I am trying to plot a real-time data getting loaded in dataframe. But the attempts have led to printing of multiple blank graph frames in response to dynamic data feed, instead of plotting the data in single frame of graph.
I am implementing a solution to perform sentiment analysis on live twitter stream. I am able to stream the tweets, put them into a DataFrame and apply the required sentiment analysis algorithm on them one by one. I created a column in the DataFrame which holds the compound value generated by that algorithm for an individual tweet.
This DataFrame is getting dynamically updated as the tweets stream and the intent is to plot this real time updated compound value against time.

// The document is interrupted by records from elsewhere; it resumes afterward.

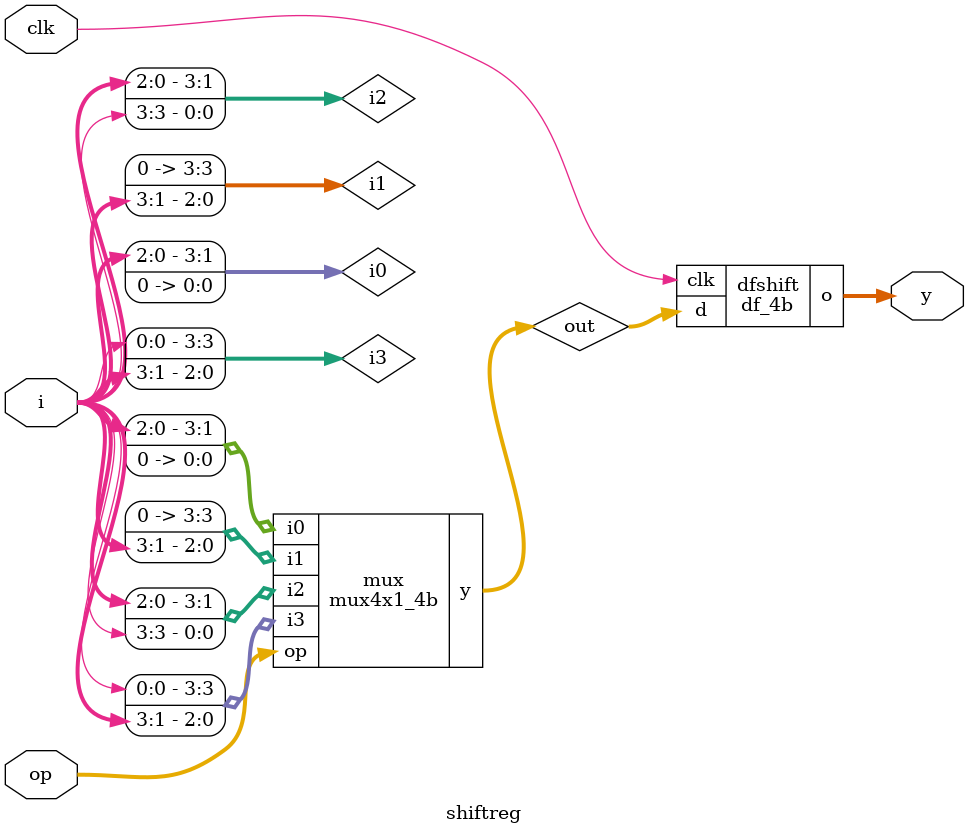
<source format=v>
module df(input wire clk, d, output wire o);
    reg data;
    always @(posedge clk)
        data <= d;
    assign o = data;
endmodule

module df_4b(input wire clk, input wire [3:0] d, output wire [3:0] o);
    df dff0(clk, d[0], o[0]);
    df dff1(clk, d[1], o[1]);
    df dff2(clk, d[2], o[2]);
    df dff3(clk, d[3], o[3]);
endmodule

module mux4x1_4b(input wire [3:0] i0, i1, i2, i3, input wire [1:0] op, output wire [3:0] y);
    wire [3:0] w0, w1;
    assign w0 = op[0]?i1:i0;
    assign w1 = op[0]?i3:i2;
    assign y = op[1]?w1:w0;
endmodule

module shiftreg(input wire clk, input wire [3:0] i, input wire [1:0] op, output wire [3:0] y);
    wire [3:0] x, out, i0, i1, i2, i3;
    df_4b dfset(clk, i, x);
    assign i0 = {i[2:0], 1'b0};
    assign i1 = {1'b0, i[3:1]};
    assign i2 = {i[2:0], i[3]};
    assign i3 = {i[0], i[3:1]};
    mux4x1_4b mux(i0, i1, i2, i3, op, out);
    df_4b dfshift(clk, out, y);
endmodule

</source>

I have tried plotting the graph as per mentioned advises of using plt.ion(), plt.draw() instead of plt.show() functions etc. But instead of plotting one frame which gets updated with the values, the program starts printing multiple frames one after another as the data gets updated in the DataFrame.
import pandas as pd
import csv
from bs4 import BeautifulSoup
import re
import tweepy
import ast
from pytz import timezone
from datetime import datetime
import matplotlib.pyplot as plt
import time
from tweepy import Stream
from tweepy import OAuthHandler
from tweepy.streaming import StreamListener
import json
from textblob import TextBlob
from unidecode import unidecode
import nltk
from nltk.sentiment.vader import SentimentIntensityAnalyzer
ckey= '#######'
csecret= '#######'
atoken= '#########'
asecret= '#########'
class listener(StreamListener):
def on_data(self,data):
try:
global df
data=json.loads(data)
time = data["created_at"]
tweet = unidecode(data["text"])
tweet1 = BeautifulSoup(tweet,"lxml").get_text()
df = pd.DataFrame(columns = ['time','tweet'])
df['time'] = pd.Series(time)
df['tweet'] = pd.Series(tweet1)
def convert_time(time):
eastern = timezone('US/Eastern')
utc = timezone('UTC')
created_at = datetime.strptime(time, '%a %b %d %H:%M:%S %z %Y')
est_created_at = created_at.astimezone(eastern)
return (est_created_at)
df['time'] = df['time'].apply(convert_time)
def hour(time):
hour = pd.DatetimeIndex(time).hour
return hour
df['hour'] = df['time'].apply(hour)
def sentiment_analysis(tweet):
sid = SentimentIntensityAnalyzer()
return (sid.polarity_scores(tweet)['compound'])
df['compound'] = df['tweet'].apply(sentiment_analysis)
#print(df['compound'])
#print(df['time'])
plt.ion()
fig, ax = plt.subplots()
df.plot(y=df'compound', ax=ax)
ax.clear()
ax.axis([ 0, 24, -5,5])
plt.xlabel('Time')
plt.ylabel('Sentiment')
plt.draw()
plt.pause(0.2)
except KeyError as e:
print(str(e))
return (True)
auth=OAuthHandler(ckey,csecret)
auth.set_access_token(atoken,asecret)
twitterStream = Stream(auth, listener())
twitterStream.filter(track=["######"])
Expected Result - One frame of graph getting updated and plotting the real-time data.
Actual Result - Multiple blank graphs
I apologize if i have missed on any information/point.